■ **Exercise aim**
A word-for-word copy of the entries is needed, and it should contain no images.

□ □ □ □ □ □ □

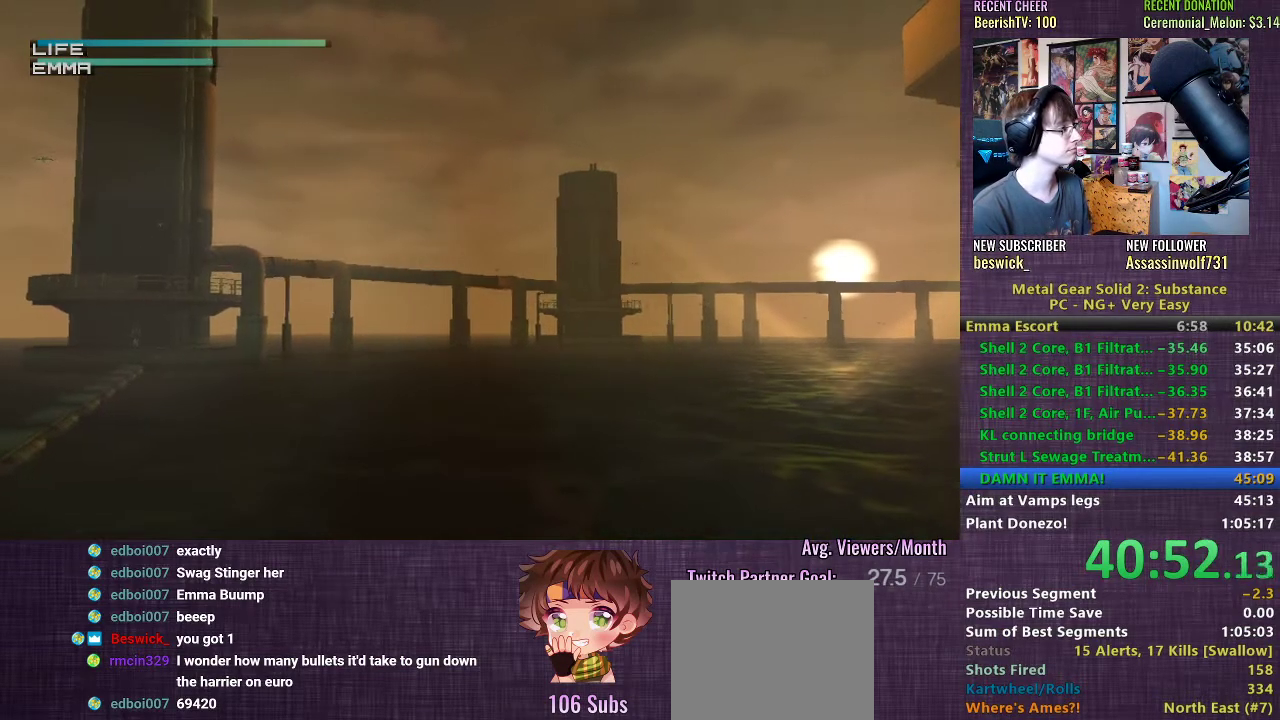
{"buttons": ["R1"], "left_stick": "center", "right_stick": "center", "events": [[200, "CIRCLE", "down"], [317, "CIRCLE", "up"]]}
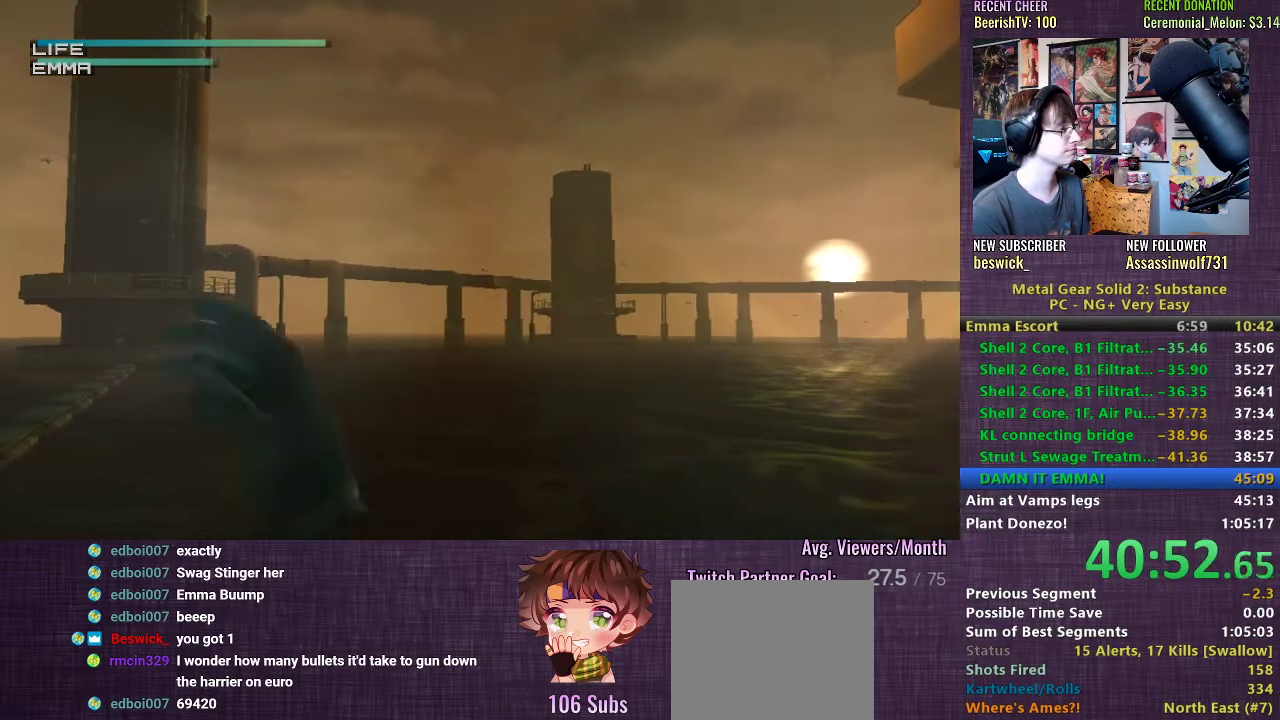
{"buttons": ["R1"], "left_stick": "center", "right_stick": "center", "events": [[33, "CIRCLE", "down"], [233, "CIRCLE", "up"]]}
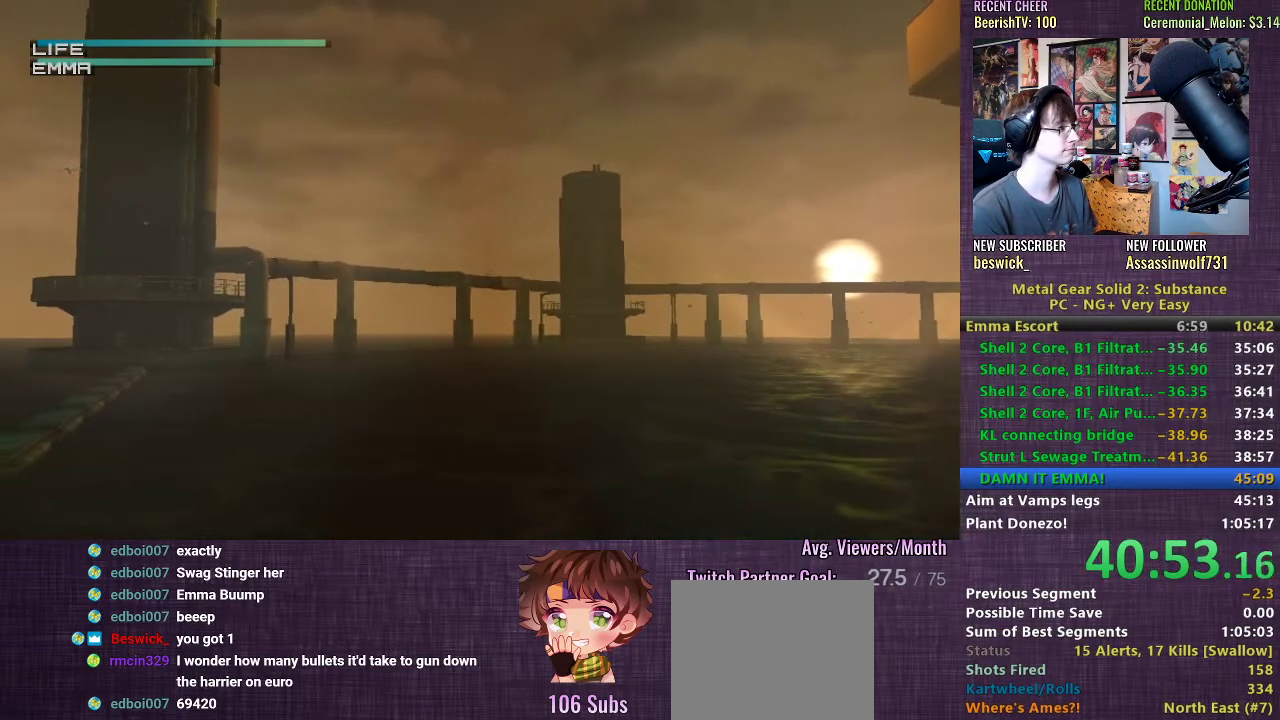
{"buttons": ["R1"], "left_stick": "center", "right_stick": "center", "events": [[150, "left_stick", "up-right"], [450, "left_stick", "center"]]}
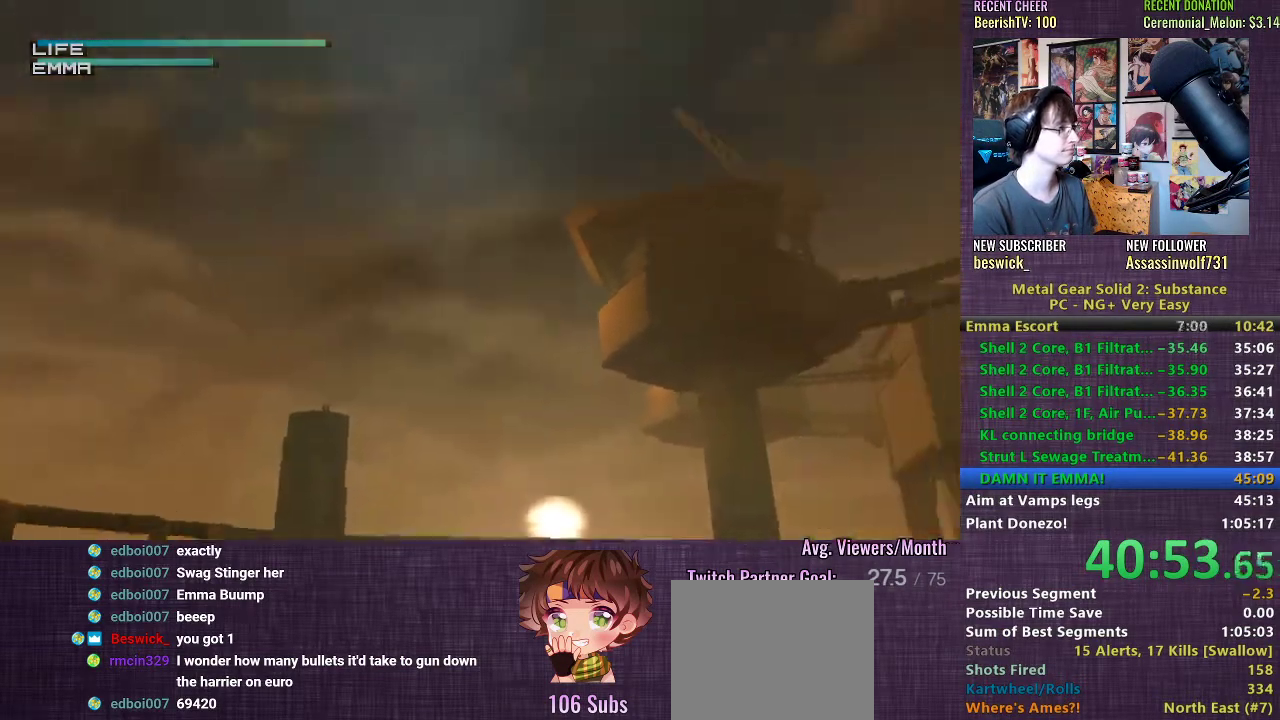
{"buttons": ["R1"], "left_stick": "center", "right_stick": "center", "events": [[150, "left_stick", "right"], [450, "left_stick", "center"]]}
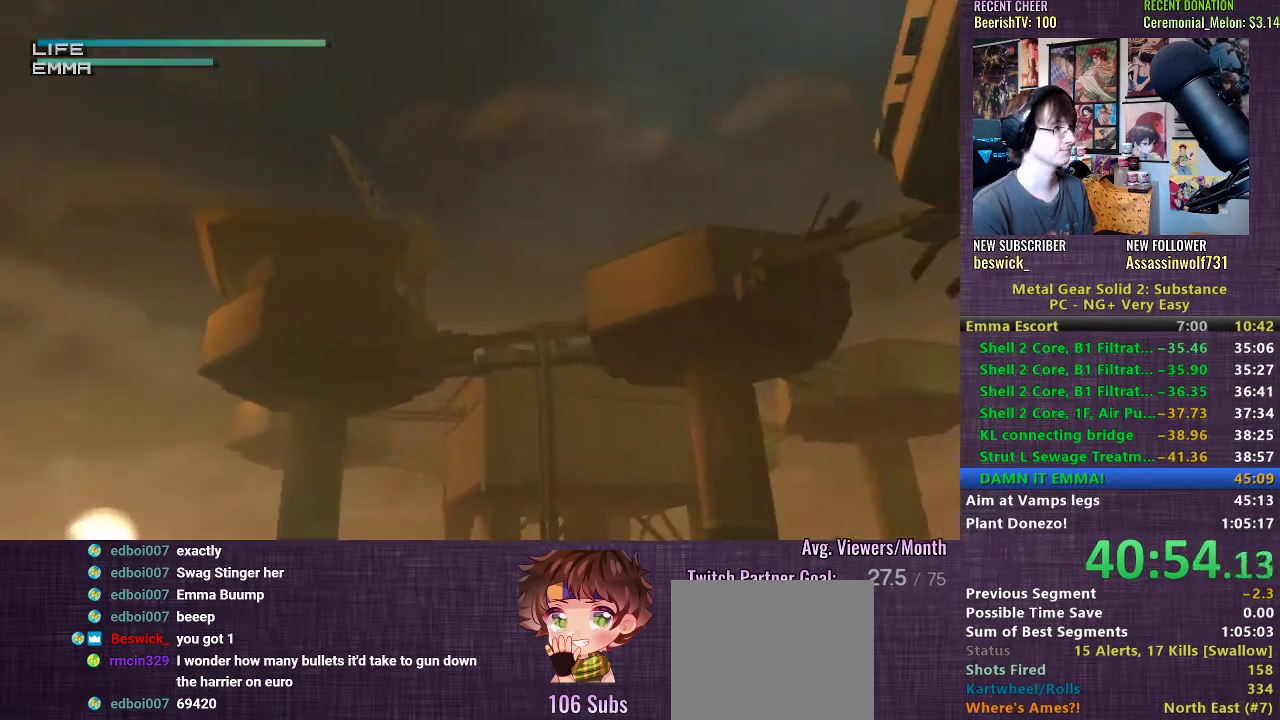
{"buttons": ["R1"], "left_stick": "down-left", "right_stick": "center", "events": [[50, "CIRCLE", "down"], [183, "CIRCLE", "up"], [500, "left_stick", "down-left"]]}
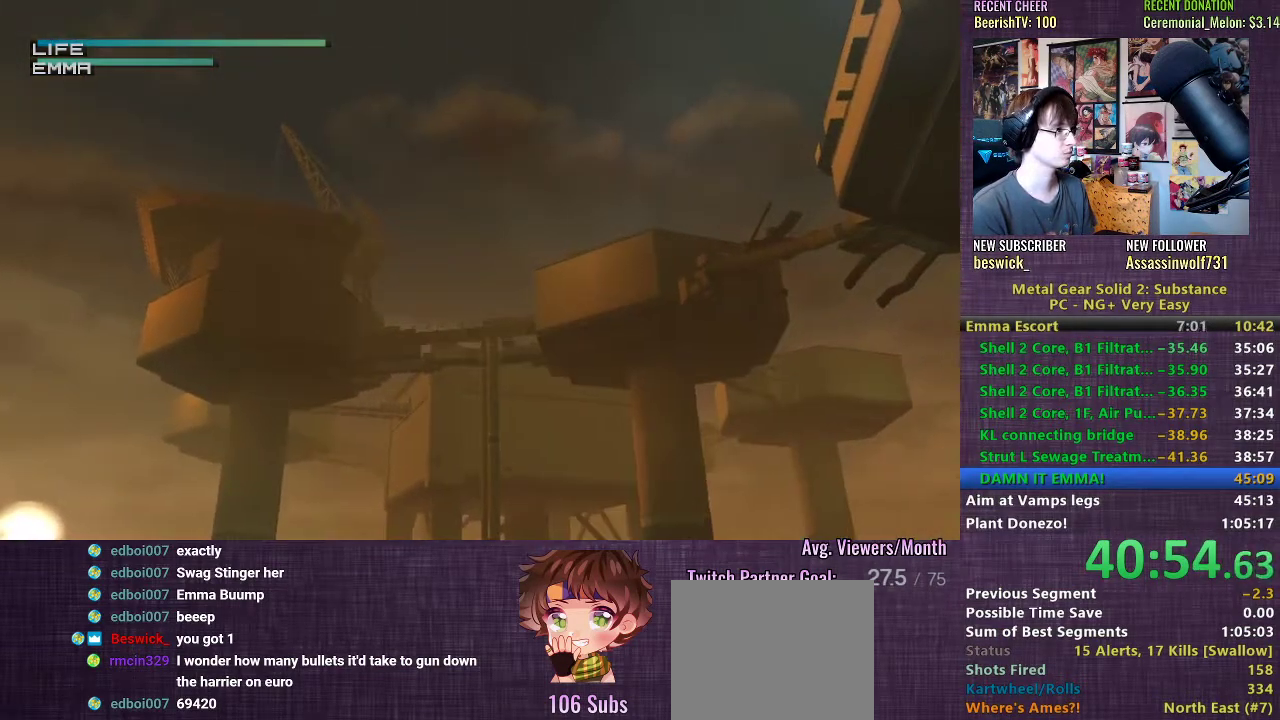
{"buttons": ["R1"], "left_stick": "center", "right_stick": "center", "events": [[367, "CIRCLE", "down"], [367, "left_stick", "center"], [483, "CIRCLE", "up"]]}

□ □ □ □ □ □ □

■ **Task solution**
{"buttons": ["R1"], "left_stick": "center", "right_stick": "center", "events": [[200, "CIRCLE", "down"], [317, "CIRCLE", "up"]]}
{"buttons": ["R1"], "left_stick": "center", "right_stick": "center", "events": [[33, "CIRCLE", "down"], [233, "CIRCLE", "up"]]}
{"buttons": ["R1"], "left_stick": "center", "right_stick": "center", "events": [[150, "left_stick", "up-right"], [450, "left_stick", "center"]]}
{"buttons": ["R1"], "left_stick": "center", "right_stick": "center", "events": [[150, "left_stick", "right"], [450, "left_stick", "center"]]}
{"buttons": ["R1"], "left_stick": "down-left", "right_stick": "center", "events": [[50, "CIRCLE", "down"], [183, "CIRCLE", "up"], [500, "left_stick", "down-left"]]}
{"buttons": ["R1"], "left_stick": "center", "right_stick": "center", "events": [[367, "CIRCLE", "down"], [367, "left_stick", "center"], [483, "CIRCLE", "up"]]}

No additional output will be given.